Figure 1: Parallel SCSI Signal Integrity Challenges
Topology Scalability Challenges of Ultra320 SCSI
Another area challenging Ultra320 SCSI storage systems has been one of expandability. The SCSI standard was designed for up to 16 total devices on the bus. Expanding beyond 16 devices is difficult and expensive. Two options are discussed below, each with drawbacks:
- Parallel busses – one option is to add an additional Host Bus Adapter (HBA) with each JBOD storage enclosure. This parallels the bus architecture, but adds the incremental expense of an HBA.
- Cascaded JBODs – another option is to cascade an additional JBOD, but parallel SCSI (without an expensive bridge controller) can only have a total of 16 devices on the bus, one of which has to be the controller; limiting the total storage device count on the bus to 15.

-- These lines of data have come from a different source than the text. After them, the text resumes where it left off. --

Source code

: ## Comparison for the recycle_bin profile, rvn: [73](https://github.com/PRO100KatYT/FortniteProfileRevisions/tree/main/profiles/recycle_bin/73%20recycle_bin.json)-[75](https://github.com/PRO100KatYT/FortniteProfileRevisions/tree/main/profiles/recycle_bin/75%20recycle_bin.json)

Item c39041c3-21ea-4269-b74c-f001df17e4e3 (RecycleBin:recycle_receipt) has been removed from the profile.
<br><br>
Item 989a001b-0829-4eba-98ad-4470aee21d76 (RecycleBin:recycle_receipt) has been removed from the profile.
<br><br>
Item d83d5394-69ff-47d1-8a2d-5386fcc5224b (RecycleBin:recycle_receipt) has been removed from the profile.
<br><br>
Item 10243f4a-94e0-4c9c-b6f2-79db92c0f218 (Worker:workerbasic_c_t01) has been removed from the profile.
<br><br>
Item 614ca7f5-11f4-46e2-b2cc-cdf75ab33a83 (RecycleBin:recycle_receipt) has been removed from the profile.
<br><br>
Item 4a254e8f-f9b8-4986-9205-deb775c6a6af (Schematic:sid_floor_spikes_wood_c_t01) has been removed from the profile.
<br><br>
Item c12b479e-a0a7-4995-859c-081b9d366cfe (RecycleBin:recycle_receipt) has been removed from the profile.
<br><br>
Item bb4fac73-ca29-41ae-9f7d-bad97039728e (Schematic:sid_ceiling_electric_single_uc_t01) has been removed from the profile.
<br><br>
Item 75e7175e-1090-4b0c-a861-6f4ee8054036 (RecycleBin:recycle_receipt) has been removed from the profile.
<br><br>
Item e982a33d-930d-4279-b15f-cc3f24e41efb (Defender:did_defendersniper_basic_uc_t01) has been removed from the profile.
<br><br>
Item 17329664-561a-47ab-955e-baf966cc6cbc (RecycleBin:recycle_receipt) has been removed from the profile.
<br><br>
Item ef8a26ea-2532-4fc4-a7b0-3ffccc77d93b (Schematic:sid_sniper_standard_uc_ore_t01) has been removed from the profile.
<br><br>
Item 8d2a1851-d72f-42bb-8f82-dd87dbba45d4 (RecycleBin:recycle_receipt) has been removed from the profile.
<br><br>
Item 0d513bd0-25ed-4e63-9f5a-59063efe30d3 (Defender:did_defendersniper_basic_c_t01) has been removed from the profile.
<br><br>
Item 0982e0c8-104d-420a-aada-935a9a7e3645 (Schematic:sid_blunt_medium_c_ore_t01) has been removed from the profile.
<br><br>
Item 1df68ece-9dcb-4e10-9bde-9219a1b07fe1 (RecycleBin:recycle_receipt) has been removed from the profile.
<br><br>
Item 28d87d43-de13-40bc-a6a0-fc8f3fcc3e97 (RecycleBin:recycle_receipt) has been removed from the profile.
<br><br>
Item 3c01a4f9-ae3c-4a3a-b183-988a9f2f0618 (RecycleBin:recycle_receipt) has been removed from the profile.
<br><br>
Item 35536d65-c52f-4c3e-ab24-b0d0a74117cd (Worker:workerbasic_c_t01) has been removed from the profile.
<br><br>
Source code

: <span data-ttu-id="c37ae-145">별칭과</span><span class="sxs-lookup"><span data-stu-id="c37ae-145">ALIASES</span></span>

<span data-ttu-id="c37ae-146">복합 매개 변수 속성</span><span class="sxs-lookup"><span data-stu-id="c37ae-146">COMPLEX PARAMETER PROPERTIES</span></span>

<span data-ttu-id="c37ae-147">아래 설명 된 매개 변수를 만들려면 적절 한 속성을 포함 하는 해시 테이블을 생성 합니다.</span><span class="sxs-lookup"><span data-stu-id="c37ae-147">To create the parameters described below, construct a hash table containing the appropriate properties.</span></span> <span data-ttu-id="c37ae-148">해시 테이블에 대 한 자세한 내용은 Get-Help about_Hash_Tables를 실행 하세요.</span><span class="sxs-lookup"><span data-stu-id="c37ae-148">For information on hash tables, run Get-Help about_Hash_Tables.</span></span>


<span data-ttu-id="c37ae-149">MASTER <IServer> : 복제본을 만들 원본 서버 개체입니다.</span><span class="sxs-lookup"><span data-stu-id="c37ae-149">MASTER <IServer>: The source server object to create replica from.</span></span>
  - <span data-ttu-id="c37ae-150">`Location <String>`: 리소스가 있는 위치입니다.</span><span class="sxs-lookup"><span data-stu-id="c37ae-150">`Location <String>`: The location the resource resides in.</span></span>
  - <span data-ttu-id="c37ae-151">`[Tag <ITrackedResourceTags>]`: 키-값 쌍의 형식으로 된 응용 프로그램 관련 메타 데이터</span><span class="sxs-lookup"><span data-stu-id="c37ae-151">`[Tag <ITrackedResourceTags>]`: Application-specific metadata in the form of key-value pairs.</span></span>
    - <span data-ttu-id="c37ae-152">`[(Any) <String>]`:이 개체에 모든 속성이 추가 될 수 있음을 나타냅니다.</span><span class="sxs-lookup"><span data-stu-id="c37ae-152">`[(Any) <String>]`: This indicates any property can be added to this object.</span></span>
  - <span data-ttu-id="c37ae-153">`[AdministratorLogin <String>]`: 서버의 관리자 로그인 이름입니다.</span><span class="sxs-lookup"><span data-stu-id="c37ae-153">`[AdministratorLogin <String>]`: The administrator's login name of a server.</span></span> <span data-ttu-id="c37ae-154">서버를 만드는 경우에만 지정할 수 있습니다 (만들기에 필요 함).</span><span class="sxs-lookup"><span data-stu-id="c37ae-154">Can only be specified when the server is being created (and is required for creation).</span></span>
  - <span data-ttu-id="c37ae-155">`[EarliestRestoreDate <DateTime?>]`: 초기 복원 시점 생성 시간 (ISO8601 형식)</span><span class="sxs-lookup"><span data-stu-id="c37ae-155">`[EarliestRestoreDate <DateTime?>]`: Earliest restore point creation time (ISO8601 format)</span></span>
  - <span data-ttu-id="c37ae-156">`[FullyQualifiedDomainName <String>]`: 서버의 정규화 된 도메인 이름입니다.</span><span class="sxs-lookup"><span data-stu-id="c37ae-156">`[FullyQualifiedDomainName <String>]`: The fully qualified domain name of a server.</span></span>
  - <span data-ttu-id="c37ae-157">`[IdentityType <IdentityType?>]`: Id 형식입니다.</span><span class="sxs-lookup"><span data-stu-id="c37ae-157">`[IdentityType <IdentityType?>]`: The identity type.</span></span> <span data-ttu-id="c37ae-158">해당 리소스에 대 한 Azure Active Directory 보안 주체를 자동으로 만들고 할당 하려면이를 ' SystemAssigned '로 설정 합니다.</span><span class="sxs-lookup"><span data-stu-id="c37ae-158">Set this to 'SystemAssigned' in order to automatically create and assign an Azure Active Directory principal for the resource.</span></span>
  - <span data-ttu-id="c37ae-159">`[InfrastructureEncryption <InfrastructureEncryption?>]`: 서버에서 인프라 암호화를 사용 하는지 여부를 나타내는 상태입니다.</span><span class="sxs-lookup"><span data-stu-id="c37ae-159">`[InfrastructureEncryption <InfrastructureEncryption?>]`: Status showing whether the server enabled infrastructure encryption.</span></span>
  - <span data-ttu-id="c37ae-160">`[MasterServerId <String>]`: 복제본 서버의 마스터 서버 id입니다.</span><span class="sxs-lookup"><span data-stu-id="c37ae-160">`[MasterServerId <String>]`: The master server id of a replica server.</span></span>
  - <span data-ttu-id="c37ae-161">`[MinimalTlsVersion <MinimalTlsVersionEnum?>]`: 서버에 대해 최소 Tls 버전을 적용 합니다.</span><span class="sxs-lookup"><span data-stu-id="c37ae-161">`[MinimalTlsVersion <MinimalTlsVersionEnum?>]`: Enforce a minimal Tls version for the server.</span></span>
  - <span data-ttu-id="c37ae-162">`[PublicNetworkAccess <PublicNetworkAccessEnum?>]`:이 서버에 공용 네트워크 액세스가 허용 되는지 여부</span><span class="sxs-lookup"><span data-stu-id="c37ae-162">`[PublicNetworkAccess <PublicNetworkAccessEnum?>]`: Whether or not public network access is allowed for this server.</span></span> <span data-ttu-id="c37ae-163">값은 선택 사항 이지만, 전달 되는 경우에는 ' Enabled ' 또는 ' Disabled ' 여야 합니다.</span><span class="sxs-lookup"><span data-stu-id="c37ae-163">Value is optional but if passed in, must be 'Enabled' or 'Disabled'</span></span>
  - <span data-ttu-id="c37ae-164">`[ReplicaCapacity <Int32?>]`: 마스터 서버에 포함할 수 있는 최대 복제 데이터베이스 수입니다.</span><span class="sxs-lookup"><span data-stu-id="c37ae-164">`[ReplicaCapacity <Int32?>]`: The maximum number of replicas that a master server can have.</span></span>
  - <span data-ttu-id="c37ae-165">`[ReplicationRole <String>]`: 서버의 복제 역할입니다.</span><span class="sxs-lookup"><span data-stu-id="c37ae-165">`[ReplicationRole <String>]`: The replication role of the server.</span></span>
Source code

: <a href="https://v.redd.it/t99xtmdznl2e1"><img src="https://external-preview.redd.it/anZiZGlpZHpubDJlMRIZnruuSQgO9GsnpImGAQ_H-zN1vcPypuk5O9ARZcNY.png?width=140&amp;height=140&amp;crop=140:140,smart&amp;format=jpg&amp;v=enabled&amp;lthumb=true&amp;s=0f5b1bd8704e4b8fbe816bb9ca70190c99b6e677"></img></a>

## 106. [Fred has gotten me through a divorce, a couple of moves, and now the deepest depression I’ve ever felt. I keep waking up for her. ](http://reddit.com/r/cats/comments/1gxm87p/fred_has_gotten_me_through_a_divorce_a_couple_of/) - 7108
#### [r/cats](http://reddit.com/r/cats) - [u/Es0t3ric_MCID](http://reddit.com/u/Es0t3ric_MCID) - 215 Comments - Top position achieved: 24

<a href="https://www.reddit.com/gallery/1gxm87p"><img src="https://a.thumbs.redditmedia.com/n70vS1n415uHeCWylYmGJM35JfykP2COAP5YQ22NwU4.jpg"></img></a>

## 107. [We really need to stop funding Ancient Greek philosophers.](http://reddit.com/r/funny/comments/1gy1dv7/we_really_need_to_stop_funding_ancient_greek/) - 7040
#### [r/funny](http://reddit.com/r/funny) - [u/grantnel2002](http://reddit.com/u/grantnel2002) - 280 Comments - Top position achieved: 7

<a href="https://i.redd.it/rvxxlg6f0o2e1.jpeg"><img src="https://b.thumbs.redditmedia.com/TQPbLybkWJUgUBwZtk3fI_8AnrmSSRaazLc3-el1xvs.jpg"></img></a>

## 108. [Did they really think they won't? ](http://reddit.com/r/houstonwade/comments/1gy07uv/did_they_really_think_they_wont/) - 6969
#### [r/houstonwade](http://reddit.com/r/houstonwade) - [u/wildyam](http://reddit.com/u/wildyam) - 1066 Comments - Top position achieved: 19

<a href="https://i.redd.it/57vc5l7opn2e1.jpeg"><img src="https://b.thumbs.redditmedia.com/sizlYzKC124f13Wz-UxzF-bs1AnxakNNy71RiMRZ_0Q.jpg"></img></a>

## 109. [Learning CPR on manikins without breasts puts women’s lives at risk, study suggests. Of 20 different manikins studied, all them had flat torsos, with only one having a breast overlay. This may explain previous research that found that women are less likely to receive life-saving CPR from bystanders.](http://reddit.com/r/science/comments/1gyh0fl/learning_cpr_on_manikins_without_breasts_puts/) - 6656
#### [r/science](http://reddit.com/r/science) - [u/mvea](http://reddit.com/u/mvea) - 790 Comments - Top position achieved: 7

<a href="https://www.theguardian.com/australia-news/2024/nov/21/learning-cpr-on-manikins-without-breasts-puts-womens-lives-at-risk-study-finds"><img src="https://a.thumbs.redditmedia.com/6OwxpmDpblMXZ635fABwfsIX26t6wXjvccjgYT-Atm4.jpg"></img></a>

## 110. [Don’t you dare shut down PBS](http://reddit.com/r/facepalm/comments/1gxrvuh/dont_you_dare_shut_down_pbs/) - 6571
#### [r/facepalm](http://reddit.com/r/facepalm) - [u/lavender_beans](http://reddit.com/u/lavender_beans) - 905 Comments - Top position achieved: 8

Figure 2: Parallel SCSI Expansion Topology
The SAS Value Proposition
Serial Attached SCSI (SAS) includes significant improvements for both Direct Attached as well as Network Attached storage subsystems:
- Performance: While first generation SAS devices have a transfer rate of 3Gb/s which is similar to the performance that is possible from an Ultra320 SCSI interface, SAS has two significant improvements: One significant difference is the “wide-port” capability which will be covered in detail later. The other is the capability for full-duplex transfers which were not possible in parallel SCSI. Full-duplex links enable SAS devices to simultaneously transmit and receive, which effectively doubles the transfer rate across the link.
- Addressability: In terms of scalability SAS can address up to 16,000 devices which is greater than 1,000 times more than parallel SCSI.
- Topology: At first glance it appears that SAS topology is limited in proximity compared to parallel SCSI. However, SAS effectively supports longer distances because the cascading feature allows six-meter links between devices.
- Form Factor improvements: The small size of the serial connector is a fundamental enabler of the 2.5-inch disk drive form factor. SAS is leading the server transition to 2.5-inch form factor disk drives.
- Implementation costs: SAS has significant cost reduction over parallel SCSI due to reduced cable and connectors. Smaller cables and connectors also assist in reducing the cooling requirements within servers and cabinets by improving airflow within the system. Additional implementation cost savings are possible due to the nature of the serial protocol and shrinking silicon geometries. SAS brings significant cost advantages in terms of component costs by requiring fewer I/O pins to perform the equivalent function. Fewer I/O pins facilitates smaller packaging of ASICs and also benefits printed circuit board assembly costs by requiring fewer printed circuit board traces.
- Reliability, Availability, Serviceability (RAS) – fault isolation: SAS has better fault isolation than parallel SCSI because of the point-to-point architecture.
- RAS – fault tolerance: The dual-port nature of SAS enables more fault-tolerant topologies augmenting the point-to-point reliability improvements. Multiple controllers and cables can be connected to the storage device, allowing for controller/cable failover for enterprise storage systems.
- Flexible Device Attach: The SAS standard includes the ability to attach Serial ATA devices – enabling a single infrastructure to support low cost, high capacity hard drives – as well as performance-optimized enterprise drives. This flexibility reduces development and operation costs throughout the supply chain and provides customers with improved flexibility.
It is these benefits that justify the development of a new standard for storage infrastructures. Serial Attached SCSI builds on the proven SCSI command set and software infrastructure to provide a roadmap for the future which meets or exceeds the performance, scalability, cost and reliability needs of enterprise storage solutions.